Your assignment:
Exactly as they appear, copy the lines from the start of the entries below to the line containing "platforms; it is", both ends included.

▬▬▬

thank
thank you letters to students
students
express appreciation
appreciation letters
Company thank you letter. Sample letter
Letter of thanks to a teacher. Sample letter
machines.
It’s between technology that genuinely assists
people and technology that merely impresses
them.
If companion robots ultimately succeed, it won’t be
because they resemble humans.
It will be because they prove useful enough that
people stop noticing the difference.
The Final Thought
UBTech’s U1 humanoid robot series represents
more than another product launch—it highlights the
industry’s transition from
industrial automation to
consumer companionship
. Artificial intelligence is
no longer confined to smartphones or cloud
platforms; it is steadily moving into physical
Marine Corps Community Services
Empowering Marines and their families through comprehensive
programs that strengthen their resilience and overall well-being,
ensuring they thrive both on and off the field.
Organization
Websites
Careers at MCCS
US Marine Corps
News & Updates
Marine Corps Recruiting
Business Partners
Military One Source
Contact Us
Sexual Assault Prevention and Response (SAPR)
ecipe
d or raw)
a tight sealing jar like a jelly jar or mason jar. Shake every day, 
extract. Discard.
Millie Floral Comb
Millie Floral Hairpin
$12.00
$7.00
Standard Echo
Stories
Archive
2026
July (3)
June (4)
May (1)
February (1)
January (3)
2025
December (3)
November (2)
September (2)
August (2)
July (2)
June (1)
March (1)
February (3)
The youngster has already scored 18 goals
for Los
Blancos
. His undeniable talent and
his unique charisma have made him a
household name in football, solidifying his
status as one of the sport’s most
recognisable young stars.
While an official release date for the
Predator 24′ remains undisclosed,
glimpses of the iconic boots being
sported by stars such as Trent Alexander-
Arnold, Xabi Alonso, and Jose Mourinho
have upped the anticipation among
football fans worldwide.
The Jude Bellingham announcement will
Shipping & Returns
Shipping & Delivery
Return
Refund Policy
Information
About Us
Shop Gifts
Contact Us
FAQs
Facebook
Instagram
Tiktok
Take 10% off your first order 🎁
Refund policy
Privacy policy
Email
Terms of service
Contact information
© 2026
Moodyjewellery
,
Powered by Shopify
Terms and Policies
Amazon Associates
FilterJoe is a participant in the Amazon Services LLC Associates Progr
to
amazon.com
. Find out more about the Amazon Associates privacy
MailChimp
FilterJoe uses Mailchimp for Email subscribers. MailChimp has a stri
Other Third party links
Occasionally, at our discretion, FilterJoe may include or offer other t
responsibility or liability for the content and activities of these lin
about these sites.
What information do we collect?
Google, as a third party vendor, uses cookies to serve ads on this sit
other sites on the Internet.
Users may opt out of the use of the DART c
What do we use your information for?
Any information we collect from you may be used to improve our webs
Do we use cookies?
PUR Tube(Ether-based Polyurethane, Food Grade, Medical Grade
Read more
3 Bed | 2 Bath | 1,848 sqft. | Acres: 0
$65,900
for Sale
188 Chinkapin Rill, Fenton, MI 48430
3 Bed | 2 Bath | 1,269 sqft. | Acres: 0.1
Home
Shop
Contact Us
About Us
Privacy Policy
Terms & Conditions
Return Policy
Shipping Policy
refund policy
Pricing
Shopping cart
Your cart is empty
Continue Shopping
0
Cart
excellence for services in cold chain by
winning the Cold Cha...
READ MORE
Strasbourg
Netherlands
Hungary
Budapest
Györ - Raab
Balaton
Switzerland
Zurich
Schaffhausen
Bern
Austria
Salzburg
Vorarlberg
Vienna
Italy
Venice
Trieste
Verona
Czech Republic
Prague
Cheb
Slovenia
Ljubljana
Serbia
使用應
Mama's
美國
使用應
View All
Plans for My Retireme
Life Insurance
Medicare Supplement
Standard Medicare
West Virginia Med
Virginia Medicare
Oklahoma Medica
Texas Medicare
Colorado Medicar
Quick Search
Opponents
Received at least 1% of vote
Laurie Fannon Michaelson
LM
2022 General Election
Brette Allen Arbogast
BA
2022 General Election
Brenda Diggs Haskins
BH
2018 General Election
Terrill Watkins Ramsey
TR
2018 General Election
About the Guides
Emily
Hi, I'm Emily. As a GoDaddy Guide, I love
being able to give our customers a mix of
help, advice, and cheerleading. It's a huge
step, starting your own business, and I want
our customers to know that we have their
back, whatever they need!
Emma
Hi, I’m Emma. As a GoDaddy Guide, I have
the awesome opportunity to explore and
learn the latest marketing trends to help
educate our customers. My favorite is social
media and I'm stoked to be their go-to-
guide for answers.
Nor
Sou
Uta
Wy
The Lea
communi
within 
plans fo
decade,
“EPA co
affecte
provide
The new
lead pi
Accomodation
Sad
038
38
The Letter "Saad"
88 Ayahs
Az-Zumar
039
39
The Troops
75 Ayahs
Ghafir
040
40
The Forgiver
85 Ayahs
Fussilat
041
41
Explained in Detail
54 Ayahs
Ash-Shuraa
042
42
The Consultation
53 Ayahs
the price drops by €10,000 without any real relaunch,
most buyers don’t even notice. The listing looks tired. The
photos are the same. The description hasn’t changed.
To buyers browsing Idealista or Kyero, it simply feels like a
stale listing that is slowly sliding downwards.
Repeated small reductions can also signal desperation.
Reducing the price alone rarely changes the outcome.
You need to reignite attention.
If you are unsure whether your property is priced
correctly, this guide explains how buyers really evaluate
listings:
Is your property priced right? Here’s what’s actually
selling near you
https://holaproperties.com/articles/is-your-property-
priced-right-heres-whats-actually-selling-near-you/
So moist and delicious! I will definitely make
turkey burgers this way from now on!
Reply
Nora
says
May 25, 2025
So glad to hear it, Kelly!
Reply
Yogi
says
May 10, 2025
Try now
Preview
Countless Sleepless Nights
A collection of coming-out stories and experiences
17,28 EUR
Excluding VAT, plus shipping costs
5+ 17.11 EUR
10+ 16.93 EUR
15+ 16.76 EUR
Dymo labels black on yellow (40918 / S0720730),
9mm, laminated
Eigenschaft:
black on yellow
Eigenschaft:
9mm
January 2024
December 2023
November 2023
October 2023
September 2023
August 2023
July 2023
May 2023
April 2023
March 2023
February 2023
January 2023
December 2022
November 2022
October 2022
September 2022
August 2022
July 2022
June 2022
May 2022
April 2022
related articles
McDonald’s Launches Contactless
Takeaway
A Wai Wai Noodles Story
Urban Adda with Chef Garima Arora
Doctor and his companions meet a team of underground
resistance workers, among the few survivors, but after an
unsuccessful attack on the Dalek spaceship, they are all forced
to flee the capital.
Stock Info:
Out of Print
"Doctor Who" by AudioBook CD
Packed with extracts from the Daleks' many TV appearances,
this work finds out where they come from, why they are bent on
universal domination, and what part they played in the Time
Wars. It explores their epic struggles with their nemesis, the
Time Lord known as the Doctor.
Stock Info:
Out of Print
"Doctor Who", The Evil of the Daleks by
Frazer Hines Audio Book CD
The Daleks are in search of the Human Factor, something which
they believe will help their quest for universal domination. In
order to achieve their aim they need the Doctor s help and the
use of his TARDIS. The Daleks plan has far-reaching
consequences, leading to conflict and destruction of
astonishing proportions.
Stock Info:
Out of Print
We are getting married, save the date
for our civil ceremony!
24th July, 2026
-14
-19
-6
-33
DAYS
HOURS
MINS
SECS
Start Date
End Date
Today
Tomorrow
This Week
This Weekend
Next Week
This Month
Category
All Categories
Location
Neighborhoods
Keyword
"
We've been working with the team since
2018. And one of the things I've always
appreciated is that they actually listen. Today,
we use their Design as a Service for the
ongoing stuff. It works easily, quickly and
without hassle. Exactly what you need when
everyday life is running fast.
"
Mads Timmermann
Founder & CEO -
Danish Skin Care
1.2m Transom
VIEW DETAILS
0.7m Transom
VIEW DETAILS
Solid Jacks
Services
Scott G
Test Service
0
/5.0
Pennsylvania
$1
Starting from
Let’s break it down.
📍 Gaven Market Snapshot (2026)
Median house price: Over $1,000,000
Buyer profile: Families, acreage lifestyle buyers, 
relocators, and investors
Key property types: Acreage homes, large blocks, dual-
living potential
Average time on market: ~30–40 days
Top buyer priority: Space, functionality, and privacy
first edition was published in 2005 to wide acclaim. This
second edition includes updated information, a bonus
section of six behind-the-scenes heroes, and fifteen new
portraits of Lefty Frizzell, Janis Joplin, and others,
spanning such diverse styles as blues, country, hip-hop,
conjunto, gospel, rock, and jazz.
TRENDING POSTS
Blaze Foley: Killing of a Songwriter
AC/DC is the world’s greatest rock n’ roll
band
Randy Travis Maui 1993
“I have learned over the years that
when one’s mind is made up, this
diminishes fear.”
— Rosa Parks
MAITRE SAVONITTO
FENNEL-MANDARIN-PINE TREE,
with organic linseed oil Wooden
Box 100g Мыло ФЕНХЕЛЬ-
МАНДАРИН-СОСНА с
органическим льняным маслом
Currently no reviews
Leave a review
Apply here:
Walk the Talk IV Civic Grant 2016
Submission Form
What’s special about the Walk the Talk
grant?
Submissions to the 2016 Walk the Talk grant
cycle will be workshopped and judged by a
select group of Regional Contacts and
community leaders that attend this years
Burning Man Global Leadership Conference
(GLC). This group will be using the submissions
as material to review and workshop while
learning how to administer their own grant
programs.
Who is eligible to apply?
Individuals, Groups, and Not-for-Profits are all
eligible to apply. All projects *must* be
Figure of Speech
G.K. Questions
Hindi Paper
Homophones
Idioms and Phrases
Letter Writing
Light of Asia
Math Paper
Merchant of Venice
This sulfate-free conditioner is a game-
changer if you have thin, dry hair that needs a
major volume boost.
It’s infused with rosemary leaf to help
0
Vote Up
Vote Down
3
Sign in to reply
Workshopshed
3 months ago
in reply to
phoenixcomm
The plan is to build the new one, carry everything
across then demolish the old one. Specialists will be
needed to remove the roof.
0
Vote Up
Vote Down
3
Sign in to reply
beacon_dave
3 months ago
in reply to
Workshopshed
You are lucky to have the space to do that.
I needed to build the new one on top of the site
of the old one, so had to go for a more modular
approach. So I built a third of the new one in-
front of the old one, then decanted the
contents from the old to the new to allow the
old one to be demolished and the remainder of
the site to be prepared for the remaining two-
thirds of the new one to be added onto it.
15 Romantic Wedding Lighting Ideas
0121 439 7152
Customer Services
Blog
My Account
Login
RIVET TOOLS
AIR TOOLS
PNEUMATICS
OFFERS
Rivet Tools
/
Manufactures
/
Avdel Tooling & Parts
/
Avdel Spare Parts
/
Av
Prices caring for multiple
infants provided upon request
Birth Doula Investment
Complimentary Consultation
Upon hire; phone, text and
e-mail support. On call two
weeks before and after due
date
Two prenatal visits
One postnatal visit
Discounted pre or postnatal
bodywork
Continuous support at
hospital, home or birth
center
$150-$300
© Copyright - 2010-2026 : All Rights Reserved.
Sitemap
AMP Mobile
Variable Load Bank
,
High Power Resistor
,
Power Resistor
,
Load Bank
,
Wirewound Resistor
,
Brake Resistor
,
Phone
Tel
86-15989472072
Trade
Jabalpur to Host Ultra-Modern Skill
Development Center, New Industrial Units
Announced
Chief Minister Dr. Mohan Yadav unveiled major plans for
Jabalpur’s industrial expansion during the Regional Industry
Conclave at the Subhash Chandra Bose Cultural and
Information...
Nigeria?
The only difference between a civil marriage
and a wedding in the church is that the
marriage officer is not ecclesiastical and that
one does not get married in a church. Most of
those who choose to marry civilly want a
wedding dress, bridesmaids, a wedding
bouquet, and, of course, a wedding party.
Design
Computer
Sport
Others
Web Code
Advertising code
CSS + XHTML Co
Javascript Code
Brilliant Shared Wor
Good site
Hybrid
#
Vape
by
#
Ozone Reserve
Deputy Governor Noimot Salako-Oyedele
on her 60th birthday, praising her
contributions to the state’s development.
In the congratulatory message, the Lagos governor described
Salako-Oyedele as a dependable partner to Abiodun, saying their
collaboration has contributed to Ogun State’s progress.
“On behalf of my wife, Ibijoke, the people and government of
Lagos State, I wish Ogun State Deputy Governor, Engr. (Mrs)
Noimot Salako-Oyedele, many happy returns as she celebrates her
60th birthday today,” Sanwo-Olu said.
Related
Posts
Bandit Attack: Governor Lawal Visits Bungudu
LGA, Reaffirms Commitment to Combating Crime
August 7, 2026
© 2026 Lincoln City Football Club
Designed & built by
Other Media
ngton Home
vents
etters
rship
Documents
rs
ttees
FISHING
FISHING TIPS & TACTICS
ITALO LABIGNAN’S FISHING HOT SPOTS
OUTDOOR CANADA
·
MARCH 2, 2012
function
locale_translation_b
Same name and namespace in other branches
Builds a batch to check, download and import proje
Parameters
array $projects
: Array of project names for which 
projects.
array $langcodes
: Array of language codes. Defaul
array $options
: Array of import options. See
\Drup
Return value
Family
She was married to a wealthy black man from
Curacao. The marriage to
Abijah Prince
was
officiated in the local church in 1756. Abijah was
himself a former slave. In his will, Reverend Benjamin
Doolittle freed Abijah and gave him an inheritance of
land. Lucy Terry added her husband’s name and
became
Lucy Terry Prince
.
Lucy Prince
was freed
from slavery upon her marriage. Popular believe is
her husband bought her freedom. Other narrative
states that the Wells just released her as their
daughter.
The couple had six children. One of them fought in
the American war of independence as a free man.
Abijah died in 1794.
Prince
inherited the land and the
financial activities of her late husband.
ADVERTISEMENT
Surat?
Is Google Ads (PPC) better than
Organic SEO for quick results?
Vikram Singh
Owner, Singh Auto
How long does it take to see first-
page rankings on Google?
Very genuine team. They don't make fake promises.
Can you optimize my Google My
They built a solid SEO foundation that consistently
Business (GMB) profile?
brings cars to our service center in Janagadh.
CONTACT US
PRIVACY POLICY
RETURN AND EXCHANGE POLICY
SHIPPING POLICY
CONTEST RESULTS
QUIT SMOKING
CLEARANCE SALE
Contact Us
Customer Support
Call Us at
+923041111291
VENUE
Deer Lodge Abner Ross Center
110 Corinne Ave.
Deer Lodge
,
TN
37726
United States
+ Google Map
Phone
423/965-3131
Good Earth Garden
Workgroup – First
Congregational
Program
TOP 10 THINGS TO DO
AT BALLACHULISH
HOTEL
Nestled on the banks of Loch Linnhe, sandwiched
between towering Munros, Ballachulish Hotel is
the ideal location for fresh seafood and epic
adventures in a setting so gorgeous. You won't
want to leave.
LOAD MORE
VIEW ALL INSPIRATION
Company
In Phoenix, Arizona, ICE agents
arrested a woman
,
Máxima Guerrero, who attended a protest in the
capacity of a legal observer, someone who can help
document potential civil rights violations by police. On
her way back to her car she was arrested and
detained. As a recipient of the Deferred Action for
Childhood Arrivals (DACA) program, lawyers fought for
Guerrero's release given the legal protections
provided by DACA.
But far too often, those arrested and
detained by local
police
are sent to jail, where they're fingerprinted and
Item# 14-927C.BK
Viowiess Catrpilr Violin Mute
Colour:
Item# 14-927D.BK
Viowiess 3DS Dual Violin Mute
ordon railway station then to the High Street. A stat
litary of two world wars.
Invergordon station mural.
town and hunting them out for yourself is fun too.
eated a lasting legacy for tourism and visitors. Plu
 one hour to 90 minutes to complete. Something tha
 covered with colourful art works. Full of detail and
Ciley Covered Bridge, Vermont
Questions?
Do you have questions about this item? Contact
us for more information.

▬▬▬

Reply to the exercise:
thank
thank you letters to students
students
express appreciation
appreciation letters
Company thank you letter. Sample letter
Letter of thanks to a teacher. Sample letter
machines.
It’s between technology that genuinely assists
people and technology that merely impresses
them.
If companion robots ultimately succeed, it won’t be
because they resemble humans.
It will be because they prove useful enough that
people stop noticing the difference.
The Final Thought
UBTech’s U1 humanoid robot series represents
more than another product launch—it highlights the
industry’s transition from
industrial automation to
consumer companionship
. Artificial intelligence is
no longer confined to smartphones or cloud
platforms; it is steadily moving into physical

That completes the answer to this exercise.